- [YOUR OBJECTIVE] Because only the text is wanted, repeat the records below exactly and omit the pictures.

- [WORKING DATA]
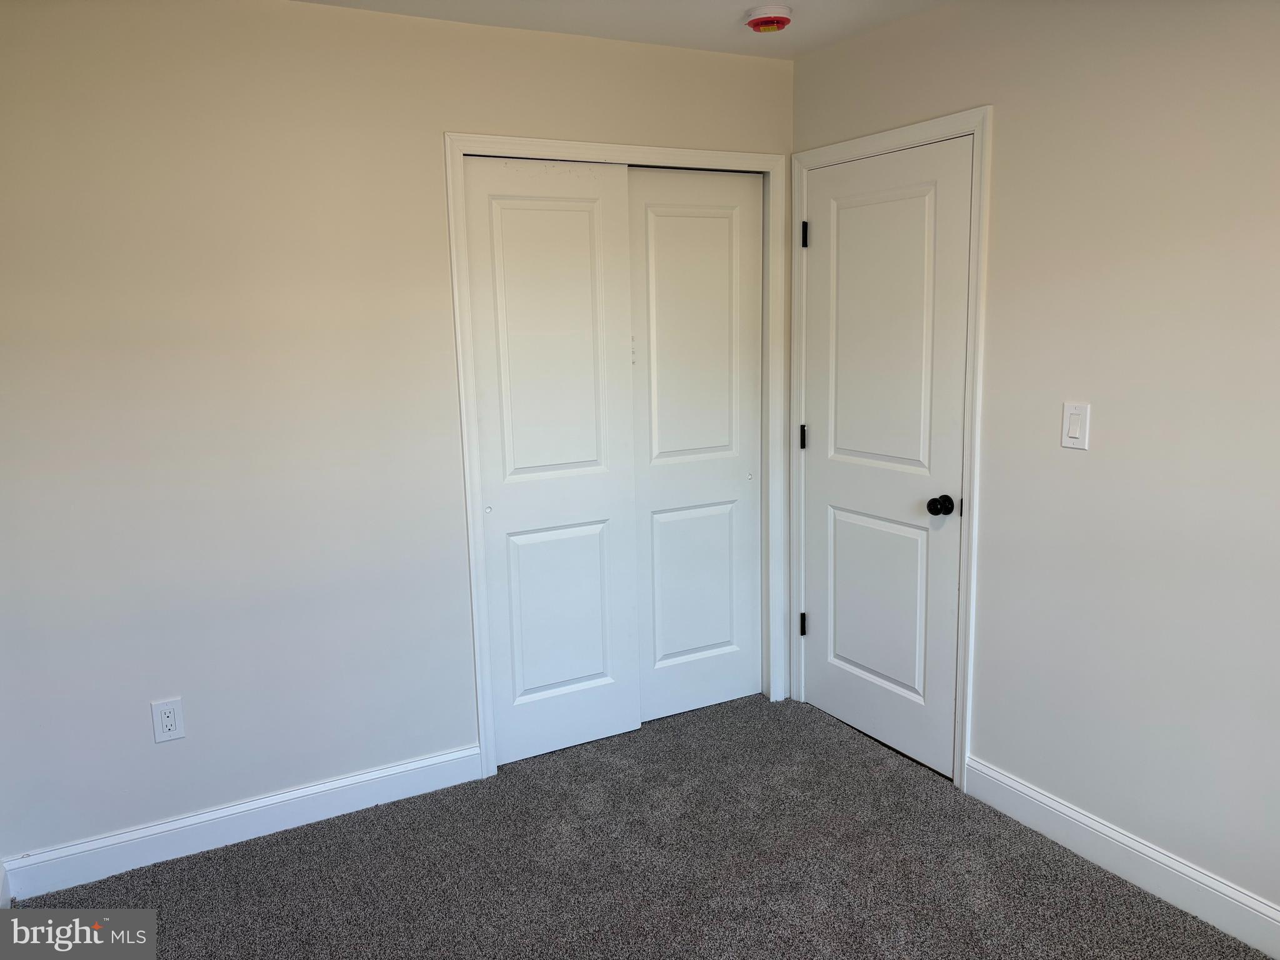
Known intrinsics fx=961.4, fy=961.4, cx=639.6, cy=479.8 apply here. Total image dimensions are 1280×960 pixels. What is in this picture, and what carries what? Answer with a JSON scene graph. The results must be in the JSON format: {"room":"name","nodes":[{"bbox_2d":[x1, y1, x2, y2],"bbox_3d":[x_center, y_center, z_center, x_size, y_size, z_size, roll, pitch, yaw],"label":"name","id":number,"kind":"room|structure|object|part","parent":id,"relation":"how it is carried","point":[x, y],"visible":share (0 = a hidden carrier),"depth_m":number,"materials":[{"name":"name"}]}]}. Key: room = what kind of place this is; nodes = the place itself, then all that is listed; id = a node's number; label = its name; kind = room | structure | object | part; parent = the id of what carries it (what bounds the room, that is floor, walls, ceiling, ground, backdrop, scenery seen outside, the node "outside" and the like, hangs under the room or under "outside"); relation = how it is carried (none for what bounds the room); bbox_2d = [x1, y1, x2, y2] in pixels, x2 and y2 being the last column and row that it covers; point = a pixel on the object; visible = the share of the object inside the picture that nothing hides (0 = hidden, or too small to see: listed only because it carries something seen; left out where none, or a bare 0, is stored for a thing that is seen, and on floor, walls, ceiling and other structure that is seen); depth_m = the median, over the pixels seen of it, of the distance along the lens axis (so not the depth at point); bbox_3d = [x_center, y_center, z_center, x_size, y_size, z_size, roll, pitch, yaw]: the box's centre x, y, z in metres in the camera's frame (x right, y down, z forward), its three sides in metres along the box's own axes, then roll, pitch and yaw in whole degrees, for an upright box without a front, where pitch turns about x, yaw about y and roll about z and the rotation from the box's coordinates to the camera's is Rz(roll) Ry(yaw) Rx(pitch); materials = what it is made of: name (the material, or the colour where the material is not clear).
{"room":"bedroom","nodes":[
{"label":"bedroom","id":0,"kind":"room"},
{"bbox_2d":[0,0,791,878],"bbox_3d":[-0.711,-0.184,3.087,2.980,2.440,0.125,-6,11,-28],"label":"left wall","id":1,"kind":"structure","parent":0,"point":[454,114],"depth_m":2.77,"materials":[{"name":"beige paint"}]},
{"bbox_2d":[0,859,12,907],"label":"baseboard","id":2,"kind":"structure","parent":1,"relation":"attached to","point":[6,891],"depth_m":2.60,"materials":[{"name":"white paint"}]},
{"bbox_2d":[150,696,185,743],"bbox_3d":[-1.374,0.700,2.800,0.079,0.126,0.008,-6,11,-28],"label":"electrical outlet","id":3,"kind":"object","parent":1,"relation":"attached to","point":[168,722],"visible":0.99,"depth_m":2.80,"materials":[{"name":"white plastic"}]},
{"bbox_2d":[0,744,483,901],"bbox_3d":[-1.173,1.033,2.944,1.423,0.117,0.014,-6,11,-28],"label":"left baseboard","id":4,"kind":"structure","parent":1,"relation":"attached to","point":[412,767],"depth_m":2.90,"materials":[{"name":"white paint"}]},
{"bbox_2d":[445,130,787,776],"bbox_3d":[-0.010,-0.096,3.434,1.257,2.133,0.019,-6,11,-28],"label":"closet door frame","id":5,"kind":"structure","parent":1,"relation":"attached to","point":[451,219],"depth_m":3.26,"materials":[{"name":"white paint"}]},
{"bbox_2d":[461,156,639,765],"bbox_3d":[-0.292,-0.039,3.333,0.588,2.048,0.045,-6,11,-28],"label":"sliding closet door","id":6,"kind":"structure","parent":5,"relation":"in","point":[589,315],"depth_m":3.31,"materials":[{"name":"white paint"}]},
{"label":"finger pull","id":7,"kind":"part","parent":6,"relation":"part of","materials":[{"name":"metal"}]},
{"bbox_3d":[-0.280,0.467,3.408,0.391,0.708,0.051,-6,11,-28],"label":"panel","id":8,"kind":"part","parent":6,"relation":"part of","materials":[{"name":"white paint"}]},
{"bbox_2d":[626,166,764,726],"bbox_3d":[0.208,-0.104,3.629,0.616,2.051,0.046,-6,11,-28],"label":"sliding closet door","id":9,"kind":"structure","parent":5,"relation":"in","point":[653,499],"depth_m":3.61,"materials":[{"name":"white paint"}]},
{"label":"panel","id":10,"kind":"part","parent":9,"relation":"part of","materials":[{"name":"white paint"}]},
{"bbox_2d":[293,0,951,58],"bbox_3d":[0.041,-1.208,1.426,3.368,0.110,4.047,-6,11,-28],"label":"ceiling","id":11,"kind":"structure","parent":0,"point":[724,6],"depth_m":2.95,"materials":[{"name":"white paint"}]},
{"bbox_2d":[744,4,794,32],"bbox_3d":[0.394,-1.397,2.925,0.149,0.052,0.150,-6,11,-28],"label":"smoke detector","id":12,"kind":"object","parent":11,"relation":"attached to","point":[767,20],"visible":0.99,"depth_m":2.88,"materials":[{"name":"plastic"}]},
{"bbox_2d":[9,691,1273,959],"bbox_3d":[0.070,1.276,1.993,3.170,0.101,4.167,-6,11,-28],"label":"carpet floor","id":13,"kind":"structure","parent":0,"point":[857,743],"depth_m":2.70,"materials":[{"name":"grey carpet"}]},
{"bbox_2d":[788,0,1279,930],"bbox_3d":[1.455,-0.096,2.269,0.126,2.451,3.687,-6,11,-28],"label":"right wall","id":14,"kind":"structure","parent":0,"point":[997,270],"depth_m":2.50,"materials":[{"name":"paint"}]},
{"bbox_2d":[788,107,991,792],"bbox_3d":[0.805,-0.112,3.353,0.020,2.133,0.916,-6,11,-28],"label":"door frame","id":15,"kind":"structure","parent":14,"relation":"attached to","point":[846,152],"depth_m":3.07,"materials":[{"name":"white paint"}]},
{"bbox_2d":[796,134,973,778],"bbox_3d":[0.800,-0.066,3.323,0.106,2.039,0.778,-6,11,-28],"label":"door","id":16,"kind":"structure","parent":15,"relation":"in","point":[867,719],"depth_m":3.29,"materials":[{"name":"white paint"}]},
{"bbox_3d":[0.641,0.572,3.802,0.026,0.096,0.025,-6,11,-28],"label":"hinge","id":17,"kind":"part","parent":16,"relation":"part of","materials":[{"name":"black metal"}]},
{"bbox_3d":[0.623,-0.160,3.691,0.020,0.096,0.020,-6,11,-28],"label":"hinge","id":18,"kind":"part","parent":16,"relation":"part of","materials":[{"name":"black metal"}]},
{"bbox_3d":[0.857,0.440,3.449,0.055,0.690,0.474,-6,11,-28],"label":"panel","id":19,"kind":"part","parent":16,"relation":"part of","materials":[{"name":"white paint"}]},
{"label":"panel","id":20,"kind":"part","parent":16,"relation":"part of","materials":[{"name":"white paint"}]},
{"bbox_3d":[0.961,0.086,3.078,0.069,0.063,0.070,-6,11,-28],"label":"doorknob","id":21,"kind":"part","parent":16,"relation":"part of","materials":[{"name":"black metal"}]},
{"bbox_2d":[1061,401,1091,449],"bbox_3d":[1.182,-0.147,2.615,0.012,0.125,0.077,-6,11,-28],"label":"light switch","id":22,"kind":"object","parent":14,"relation":"attached to","point":[1072,439],"visible":0.98,"depth_m":2.61,"materials":[{"name":"white plastic"}]},
{"bbox_2d":[964,756,1279,959],"bbox_3d":[1.631,1.116,2.058,0.015,0.123,2.416,-6,11,-28],"label":"baseboard","id":23,"kind":"structure","parent":14,"relation":"attached to","point":[1114,834],"depth_m":2.59,"materials":[{"name":"white paint"}]}
]}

- [ANSWER TO THE PROBLEM]
Known intrinsics fx=961.4, fy=961.4, cx=639.6, cy=479.8 apply here. Total image dimensions are 1280×960 pixels. What is in this picture, and what carries what? Answer with a JSON scene graph. The results must be in the JSON format: {"room":"name","nodes":[{"bbox_2d":[x1, y1, x2, y2],"bbox_3d":[x_center, y_center, z_center, x_size, y_size, z_size, roll, pitch, yaw],"label":"name","id":number,"kind":"room|structure|object|part","parent":id,"relation":"how it is carried","point":[x, y],"visible":share (0 = a hidden carrier),"depth_m":number,"materials":[{"name":"name"}]}]}. Key: room = what kind of place this is; nodes = the place itself, then all that is listed; id = a node's number; label = its name; kind = room | structure | object | part; parent = the id of what carries it (what bounds the room, that is floor, walls, ceiling, ground, backdrop, scenery seen outside, the node "outside" and the like, hangs under the room or under "outside"); relation = how it is carried (none for what bounds the room); bbox_2d = [x1, y1, x2, y2] in pixels, x2 and y2 being the last column and row that it covers; point = a pixel on the object; visible = the share of the object inside the picture that nothing hides (0 = hidden, or too small to see: listed only because it carries something seen; left out where none, or a bare 0, is stored for a thing that is seen, and on floor, walls, ceiling and other structure that is seen); depth_m = the median, over the pixels seen of it, of the distance along the lens axis (so not the depth at point); bbox_3d = [x_center, y_center, z_center, x_size, y_size, z_size, roll, pitch, yaw]: the box's centre x, y, z in metres in the camera's frame (x right, y down, z forward), its three sides in metres along the box's own axes, then roll, pitch and yaw in whole degrees, for an upright box without a front, where pitch turns about x, yaw about y and roll about z and the rotation from the box's coordinates to the camera's is Rz(roll) Ry(yaw) Rx(pitch); materials = what it is made of: name (the material, or the colour where the material is not clear).
{"room":"bedroom","nodes":[
{"label":"bedroom","id":0,"kind":"room"},
{"bbox_2d":[0,0,791,878],"bbox_3d":[-0.711,-0.184,3.087,2.980,2.440,0.125,-6,11,-28],"label":"left wall","id":1,"kind":"structure","parent":0,"point":[454,114],"depth_m":2.77,"materials":[{"name":"beige paint"}]},
{"bbox_2d":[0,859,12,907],"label":"baseboard","id":2,"kind":"structure","parent":1,"relation":"attached to","point":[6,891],"depth_m":2.60,"materials":[{"name":"white paint"}]},
{"bbox_2d":[150,696,185,743],"bbox_3d":[-1.374,0.700,2.800,0.079,0.126,0.008,-6,11,-28],"label":"electrical outlet","id":3,"kind":"object","parent":1,"relation":"attached to","point":[168,722],"visible":0.99,"depth_m":2.80,"materials":[{"name":"white plastic"}]},
{"bbox_2d":[0,744,483,901],"bbox_3d":[-1.173,1.033,2.944,1.423,0.117,0.014,-6,11,-28],"label":"left baseboard","id":4,"kind":"structure","parent":1,"relation":"attached to","point":[412,767],"depth_m":2.90,"materials":[{"name":"white paint"}]},
{"bbox_2d":[445,130,787,776],"bbox_3d":[-0.010,-0.096,3.434,1.257,2.133,0.019,-6,11,-28],"label":"closet door frame","id":5,"kind":"structure","parent":1,"relation":"attached to","point":[451,219],"depth_m":3.26,"materials":[{"name":"white paint"}]},
{"bbox_2d":[461,156,639,765],"bbox_3d":[-0.292,-0.039,3.333,0.588,2.048,0.045,-6,11,-28],"label":"sliding closet door","id":6,"kind":"structure","parent":5,"relation":"in","point":[589,315],"depth_m":3.31,"materials":[{"name":"white paint"}]},
{"label":"finger pull","id":7,"kind":"part","parent":6,"relation":"part of","materials":[{"name":"metal"}]},
{"bbox_3d":[-0.280,0.467,3.408,0.391,0.708,0.051,-6,11,-28],"label":"panel","id":8,"kind":"part","parent":6,"relation":"part of","materials":[{"name":"white paint"}]},
{"bbox_2d":[626,166,764,726],"bbox_3d":[0.208,-0.104,3.629,0.616,2.051,0.046,-6,11,-28],"label":"sliding closet door","id":9,"kind":"structure","parent":5,"relation":"in","point":[653,499],"depth_m":3.61,"materials":[{"name":"white paint"}]},
{"label":"panel","id":10,"kind":"part","parent":9,"relation":"part of","materials":[{"name":"white paint"}]},
{"bbox_2d":[293,0,951,58],"bbox_3d":[0.041,-1.208,1.426,3.368,0.110,4.047,-6,11,-28],"label":"ceiling","id":11,"kind":"structure","parent":0,"point":[724,6],"depth_m":2.95,"materials":[{"name":"white paint"}]},
{"bbox_2d":[744,4,794,32],"bbox_3d":[0.394,-1.397,2.925,0.149,0.052,0.150,-6,11,-28],"label":"smoke detector","id":12,"kind":"object","parent":11,"relation":"attached to","point":[767,20],"visible":0.99,"depth_m":2.88,"materials":[{"name":"plastic"}]},
{"bbox_2d":[9,691,1273,959],"bbox_3d":[0.070,1.276,1.993,3.170,0.101,4.167,-6,11,-28],"label":"carpet floor","id":13,"kind":"structure","parent":0,"point":[857,743],"depth_m":2.70,"materials":[{"name":"grey carpet"}]},
{"bbox_2d":[788,0,1279,930],"bbox_3d":[1.455,-0.096,2.269,0.126,2.451,3.687,-6,11,-28],"label":"right wall","id":14,"kind":"structure","parent":0,"point":[997,270],"depth_m":2.50,"materials":[{"name":"paint"}]},
{"bbox_2d":[788,107,991,792],"bbox_3d":[0.805,-0.112,3.353,0.020,2.133,0.916,-6,11,-28],"label":"door frame","id":15,"kind":"structure","parent":14,"relation":"attached to","point":[846,152],"depth_m":3.07,"materials":[{"name":"white paint"}]},
{"bbox_2d":[796,134,973,778],"bbox_3d":[0.800,-0.066,3.323,0.106,2.039,0.778,-6,11,-28],"label":"door","id":16,"kind":"structure","parent":15,"relation":"in","point":[867,719],"depth_m":3.29,"materials":[{"name":"white paint"}]},
{"bbox_3d":[0.641,0.572,3.802,0.026,0.096,0.025,-6,11,-28],"label":"hinge","id":17,"kind":"part","parent":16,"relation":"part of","materials":[{"name":"black metal"}]},
{"bbox_3d":[0.623,-0.160,3.691,0.020,0.096,0.020,-6,11,-28],"label":"hinge","id":18,"kind":"part","parent":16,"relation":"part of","materials":[{"name":"black metal"}]},
{"bbox_3d":[0.857,0.440,3.449,0.055,0.690,0.474,-6,11,-28],"label":"panel","id":19,"kind":"part","parent":16,"relation":"part of","materials":[{"name":"white paint"}]},
{"label":"panel","id":20,"kind":"part","parent":16,"relation":"part of","materials":[{"name":"white paint"}]},
{"bbox_3d":[0.961,0.086,3.078,0.069,0.063,0.070,-6,11,-28],"label":"doorknob","id":21,"kind":"part","parent":16,"relation":"part of","materials":[{"name":"black metal"}]},
{"bbox_2d":[1061,401,1091,449],"bbox_3d":[1.182,-0.147,2.615,0.012,0.125,0.077,-6,11,-28],"label":"light switch","id":22,"kind":"object","parent":14,"relation":"attached to","point":[1072,439],"visible":0.98,"depth_m":2.61,"materials":[{"name":"white plastic"}]},
{"bbox_2d":[964,756,1279,959],"bbox_3d":[1.631,1.116,2.058,0.015,0.123,2.416,-6,11,-28],"label":"baseboard","id":23,"kind":"structure","parent":14,"relation":"attached to","point":[1114,834],"depth_m":2.59,"materials":[{"name":"white paint"}]}
]}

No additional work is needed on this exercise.